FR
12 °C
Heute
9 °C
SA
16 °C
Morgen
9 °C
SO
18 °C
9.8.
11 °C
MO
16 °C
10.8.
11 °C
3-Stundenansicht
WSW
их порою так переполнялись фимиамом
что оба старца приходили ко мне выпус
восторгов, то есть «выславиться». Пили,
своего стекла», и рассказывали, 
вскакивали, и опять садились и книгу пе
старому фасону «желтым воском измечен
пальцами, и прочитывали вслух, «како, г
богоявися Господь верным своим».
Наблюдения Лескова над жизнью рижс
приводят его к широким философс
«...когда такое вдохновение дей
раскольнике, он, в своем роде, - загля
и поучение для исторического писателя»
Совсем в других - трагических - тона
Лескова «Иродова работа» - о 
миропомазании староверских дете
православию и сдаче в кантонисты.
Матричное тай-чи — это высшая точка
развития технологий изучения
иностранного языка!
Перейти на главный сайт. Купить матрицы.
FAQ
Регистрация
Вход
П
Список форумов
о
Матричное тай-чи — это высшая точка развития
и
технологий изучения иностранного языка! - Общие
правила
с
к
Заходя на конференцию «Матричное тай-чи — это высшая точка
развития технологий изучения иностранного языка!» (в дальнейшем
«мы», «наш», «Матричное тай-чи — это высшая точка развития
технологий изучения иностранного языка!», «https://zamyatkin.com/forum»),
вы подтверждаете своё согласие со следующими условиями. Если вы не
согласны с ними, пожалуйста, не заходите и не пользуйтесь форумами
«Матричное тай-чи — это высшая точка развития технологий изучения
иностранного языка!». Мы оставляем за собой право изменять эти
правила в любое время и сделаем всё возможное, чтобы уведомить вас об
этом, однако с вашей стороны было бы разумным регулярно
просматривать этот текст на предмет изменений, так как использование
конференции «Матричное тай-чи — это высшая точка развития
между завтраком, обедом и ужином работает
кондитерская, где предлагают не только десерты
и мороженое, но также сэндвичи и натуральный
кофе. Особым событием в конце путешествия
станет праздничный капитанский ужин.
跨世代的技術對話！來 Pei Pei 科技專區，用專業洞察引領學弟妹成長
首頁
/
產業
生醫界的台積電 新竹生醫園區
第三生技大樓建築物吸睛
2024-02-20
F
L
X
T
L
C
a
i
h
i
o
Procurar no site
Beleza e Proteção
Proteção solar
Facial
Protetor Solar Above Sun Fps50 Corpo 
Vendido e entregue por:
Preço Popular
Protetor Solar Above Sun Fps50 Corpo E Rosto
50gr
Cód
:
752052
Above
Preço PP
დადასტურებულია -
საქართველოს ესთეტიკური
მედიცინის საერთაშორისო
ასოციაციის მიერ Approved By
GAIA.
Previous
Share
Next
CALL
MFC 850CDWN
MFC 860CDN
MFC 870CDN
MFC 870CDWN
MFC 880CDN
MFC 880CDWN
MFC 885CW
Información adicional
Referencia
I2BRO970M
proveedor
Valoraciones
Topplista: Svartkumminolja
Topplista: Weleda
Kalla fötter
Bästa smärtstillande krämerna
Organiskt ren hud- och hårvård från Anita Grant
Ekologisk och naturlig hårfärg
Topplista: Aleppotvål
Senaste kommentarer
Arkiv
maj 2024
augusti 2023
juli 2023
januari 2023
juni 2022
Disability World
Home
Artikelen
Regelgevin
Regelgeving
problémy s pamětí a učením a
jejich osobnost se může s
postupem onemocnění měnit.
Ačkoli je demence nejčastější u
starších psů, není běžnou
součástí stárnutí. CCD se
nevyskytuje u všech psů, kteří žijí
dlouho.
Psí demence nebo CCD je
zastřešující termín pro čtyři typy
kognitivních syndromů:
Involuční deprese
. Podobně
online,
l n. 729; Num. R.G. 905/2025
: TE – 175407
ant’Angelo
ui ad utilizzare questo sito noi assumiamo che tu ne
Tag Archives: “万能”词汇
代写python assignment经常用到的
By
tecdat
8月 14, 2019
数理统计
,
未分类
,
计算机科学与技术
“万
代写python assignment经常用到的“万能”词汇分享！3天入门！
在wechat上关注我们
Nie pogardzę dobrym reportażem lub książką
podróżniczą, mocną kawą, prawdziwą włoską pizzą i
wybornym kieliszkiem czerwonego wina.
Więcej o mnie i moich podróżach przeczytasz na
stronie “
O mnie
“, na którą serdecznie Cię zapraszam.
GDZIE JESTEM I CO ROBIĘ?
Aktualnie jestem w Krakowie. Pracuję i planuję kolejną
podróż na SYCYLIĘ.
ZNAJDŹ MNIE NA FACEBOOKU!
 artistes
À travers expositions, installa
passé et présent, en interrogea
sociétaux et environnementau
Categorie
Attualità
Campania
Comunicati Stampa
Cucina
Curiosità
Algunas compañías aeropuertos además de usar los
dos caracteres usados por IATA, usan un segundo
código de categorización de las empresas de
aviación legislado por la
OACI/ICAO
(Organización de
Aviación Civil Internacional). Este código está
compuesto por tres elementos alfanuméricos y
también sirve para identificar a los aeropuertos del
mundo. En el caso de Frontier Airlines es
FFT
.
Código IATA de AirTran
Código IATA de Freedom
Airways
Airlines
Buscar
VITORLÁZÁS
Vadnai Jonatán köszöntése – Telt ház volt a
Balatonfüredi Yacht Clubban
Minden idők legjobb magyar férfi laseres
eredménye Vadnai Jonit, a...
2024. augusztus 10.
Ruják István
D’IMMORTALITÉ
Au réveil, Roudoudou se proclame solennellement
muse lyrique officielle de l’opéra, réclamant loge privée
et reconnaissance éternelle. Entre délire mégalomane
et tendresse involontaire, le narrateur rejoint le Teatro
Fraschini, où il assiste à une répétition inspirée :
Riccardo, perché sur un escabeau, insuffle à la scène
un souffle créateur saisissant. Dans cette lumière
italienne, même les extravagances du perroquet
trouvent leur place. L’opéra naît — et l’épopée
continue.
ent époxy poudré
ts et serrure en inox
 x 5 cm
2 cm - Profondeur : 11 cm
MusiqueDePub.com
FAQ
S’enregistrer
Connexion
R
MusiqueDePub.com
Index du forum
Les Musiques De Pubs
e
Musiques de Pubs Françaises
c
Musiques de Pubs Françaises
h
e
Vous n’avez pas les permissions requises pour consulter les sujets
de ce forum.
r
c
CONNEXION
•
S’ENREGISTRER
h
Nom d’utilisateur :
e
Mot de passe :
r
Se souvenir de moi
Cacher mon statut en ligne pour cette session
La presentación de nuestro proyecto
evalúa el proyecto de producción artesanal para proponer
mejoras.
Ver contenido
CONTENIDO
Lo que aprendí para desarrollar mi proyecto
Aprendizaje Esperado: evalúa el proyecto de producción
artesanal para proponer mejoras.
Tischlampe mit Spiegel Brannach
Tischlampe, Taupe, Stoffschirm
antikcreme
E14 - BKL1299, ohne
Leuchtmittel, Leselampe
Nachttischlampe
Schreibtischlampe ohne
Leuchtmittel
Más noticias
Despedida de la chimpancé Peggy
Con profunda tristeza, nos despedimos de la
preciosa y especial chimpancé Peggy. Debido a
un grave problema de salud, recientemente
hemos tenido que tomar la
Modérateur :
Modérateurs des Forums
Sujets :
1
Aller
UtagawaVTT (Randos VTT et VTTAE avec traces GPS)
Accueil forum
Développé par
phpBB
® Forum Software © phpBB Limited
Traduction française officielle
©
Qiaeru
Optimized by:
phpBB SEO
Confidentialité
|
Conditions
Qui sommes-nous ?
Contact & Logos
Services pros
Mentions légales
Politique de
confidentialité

- _YOUR GOAL_: Return each line of the items above that contains the word "Corpo", counting only matches with the same uppercase and lowercase letters.

- _SOLUTION TO THE EXERCISE_:
Protetor Solar Above Sun Fps50 Corpo 
Protetor Solar Above Sun Fps50 Corpo E Rosto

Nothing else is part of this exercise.